__Problem to solve__
Change "scientific name" to "Latin name" everywhere in the items below, and give the lines back with nothing else altered.

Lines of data
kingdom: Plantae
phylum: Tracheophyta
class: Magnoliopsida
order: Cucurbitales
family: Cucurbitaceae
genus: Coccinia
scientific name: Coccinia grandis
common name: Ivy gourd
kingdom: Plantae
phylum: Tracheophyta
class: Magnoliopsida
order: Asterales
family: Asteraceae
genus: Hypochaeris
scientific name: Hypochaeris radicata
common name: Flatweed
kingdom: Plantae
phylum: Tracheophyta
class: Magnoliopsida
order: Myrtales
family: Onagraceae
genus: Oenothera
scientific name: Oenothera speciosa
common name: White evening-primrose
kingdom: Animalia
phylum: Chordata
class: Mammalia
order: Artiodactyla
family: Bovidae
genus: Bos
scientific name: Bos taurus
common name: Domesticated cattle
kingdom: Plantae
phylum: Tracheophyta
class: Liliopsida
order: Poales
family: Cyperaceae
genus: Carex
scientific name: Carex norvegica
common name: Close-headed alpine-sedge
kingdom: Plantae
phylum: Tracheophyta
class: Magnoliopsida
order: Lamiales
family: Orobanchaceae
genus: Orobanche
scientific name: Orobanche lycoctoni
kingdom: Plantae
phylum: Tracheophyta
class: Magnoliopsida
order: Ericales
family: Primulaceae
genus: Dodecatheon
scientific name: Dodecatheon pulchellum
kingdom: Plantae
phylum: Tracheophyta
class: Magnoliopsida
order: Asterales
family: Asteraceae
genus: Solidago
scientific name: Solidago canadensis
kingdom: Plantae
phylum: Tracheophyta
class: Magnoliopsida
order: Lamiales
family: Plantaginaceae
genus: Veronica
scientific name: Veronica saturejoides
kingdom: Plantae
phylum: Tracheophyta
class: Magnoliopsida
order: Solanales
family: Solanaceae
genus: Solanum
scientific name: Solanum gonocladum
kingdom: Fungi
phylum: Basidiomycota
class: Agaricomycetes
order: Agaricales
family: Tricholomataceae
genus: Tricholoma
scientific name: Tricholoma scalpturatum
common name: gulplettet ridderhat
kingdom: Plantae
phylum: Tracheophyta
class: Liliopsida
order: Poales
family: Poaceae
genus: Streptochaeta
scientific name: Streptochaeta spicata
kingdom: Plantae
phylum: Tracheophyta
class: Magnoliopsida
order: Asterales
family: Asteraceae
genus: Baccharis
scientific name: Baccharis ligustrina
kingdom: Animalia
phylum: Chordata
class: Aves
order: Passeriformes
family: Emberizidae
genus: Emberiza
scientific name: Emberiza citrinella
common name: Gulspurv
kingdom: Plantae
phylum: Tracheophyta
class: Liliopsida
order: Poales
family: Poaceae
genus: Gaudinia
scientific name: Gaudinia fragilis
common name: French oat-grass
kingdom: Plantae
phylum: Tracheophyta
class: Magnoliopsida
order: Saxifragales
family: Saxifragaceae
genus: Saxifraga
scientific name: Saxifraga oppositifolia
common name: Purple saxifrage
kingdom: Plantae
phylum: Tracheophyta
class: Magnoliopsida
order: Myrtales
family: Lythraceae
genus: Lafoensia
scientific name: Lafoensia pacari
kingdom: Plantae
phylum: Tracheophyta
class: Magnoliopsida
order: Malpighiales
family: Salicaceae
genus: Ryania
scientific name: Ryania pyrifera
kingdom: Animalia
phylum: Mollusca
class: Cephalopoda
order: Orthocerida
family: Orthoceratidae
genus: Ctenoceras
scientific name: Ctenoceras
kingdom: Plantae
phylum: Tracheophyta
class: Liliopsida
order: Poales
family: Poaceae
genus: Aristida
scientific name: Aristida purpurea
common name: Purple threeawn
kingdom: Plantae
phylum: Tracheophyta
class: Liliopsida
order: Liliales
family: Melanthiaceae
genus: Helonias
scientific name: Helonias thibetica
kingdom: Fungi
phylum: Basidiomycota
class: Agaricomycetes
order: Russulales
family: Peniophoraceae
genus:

__Exercise result__
kingdom: Plantae
phylum: Tracheophyta
class: Magnoliopsida
order: Cucurbitales
family: Cucurbitaceae
genus: Coccinia
Latin name: Coccinia grandis
common name: Ivy gourd
kingdom: Plantae
phylum: Tracheophyta
class: Magnoliopsida
order: Asterales
family: Asteraceae
genus: Hypochaeris
Latin name: Hypochaeris radicata
common name: Flatweed
kingdom: Plantae
phylum: Tracheophyta
class: Magnoliopsida
order: Myrtales
family: Onagraceae
genus: Oenothera
Latin name: Oenothera speciosa
common name: White evening-primrose
kingdom: Animalia
phylum: Chordata
class: Mammalia
order: Artiodactyla
family: Bovidae
genus: Bos
Latin name: Bos taurus
common name: Domesticated cattle
kingdom: Plantae
phylum: Tracheophyta
class: Liliopsida
order: Poales
family: Cyperaceae
genus: Carex
Latin name: Carex norvegica
common name: Close-headed alpine-sedge
kingdom: Plantae
phylum: Tracheophyta
class: Magnoliopsida
order: Lamiales
family: Orobanchaceae
genus: Orobanche
Latin name: Orobanche lycoctoni
kingdom: Plantae
phylum: Tracheophyta
class: Magnoliopsida
order: Ericales
family: Primulaceae
genus: Dodecatheon
Latin name: Dodecatheon pulchellum
kingdom: Plantae
phylum: Tracheophyta
class: Magnoliopsida
order: Asterales
family: Asteraceae
genus: Solidago
Latin name: Solidago canadensis
kingdom: Plantae
phylum: Tracheophyta
class: Magnoliopsida
order: Lamiales
family: Plantaginaceae
genus: Veronica
Latin name: Veronica saturejoides
kingdom: Plantae
phylum: Tracheophyta
class: Magnoliopsida
order: Solanales
family: Solanaceae
genus: Solanum
Latin name: Solanum gonocladum
kingdom: Fungi
phylum: Basidiomycota
class: Agaricomycetes
order: Agaricales
family: Tricholomataceae
genus: Tricholoma
Latin name: Tricholoma scalpturatum
common name: gulplettet ridderhat
kingdom: Plantae
phylum: Tracheophyta
class: Liliopsida
order: Poales
family: Poaceae
genus: Streptochaeta
Latin name: Streptochaeta spicata
kingdom: Plantae
phylum: Tracheophyta
class: Magnoliopsida
order: Asterales
family: Asteraceae
genus: Baccharis
Latin name: Baccharis ligustrina
kingdom: Animalia
phylum: Chordata
class: Aves
order: Passeriformes
family: Emberizidae
genus: Emberiza
Latin name: Emberiza citrinella
common name: Gulspurv
kingdom: Plantae
phylum: Tracheophyta
class: Liliopsida
order: Poales
family: Poaceae
genus: Gaudinia
Latin name: Gaudinia fragilis
common name: French oat-grass
kingdom: Plantae
phylum: Tracheophyta
class: Magnoliopsida
order: Saxifragales
family: Saxifragaceae
genus: Saxifraga
Latin name: Saxifraga oppositifolia
common name: Purple saxifrage
kingdom: Plantae
phylum: Tracheophyta
class: Magnoliopsida
order: Myrtales
family: Lythraceae
genus: Lafoensia
Latin name: Lafoensia pacari
kingdom: Plantae
phylum: Tracheophyta
class: Magnoliopsida
order: Malpighiales
family: Salicaceae
genus: Ryania
Latin name: Ryania pyrifera
kingdom: Animalia
phylum: Mollusca
class: Cephalopoda
order: Orthocerida
family: Orthoceratidae
genus: Ctenoceras
Latin name: Ctenoceras
kingdom: Plantae
phylum: Tracheophyta
class: Liliopsida
order: Poales
family: Poaceae
genus: Aristida
Latin name: Aristida purpurea
common name: Purple threeawn
kingdom: Plantae
phylum: Tracheophyta
class: Liliopsida
order: Liliales
family: Melanthiaceae
genus: Helonias
Latin name: Helonias thibetica
kingdom: Fungi
phylum: Basidiomycota
class: Agaricomycetes
order: Russulales
family: Peniophoraceae
genus:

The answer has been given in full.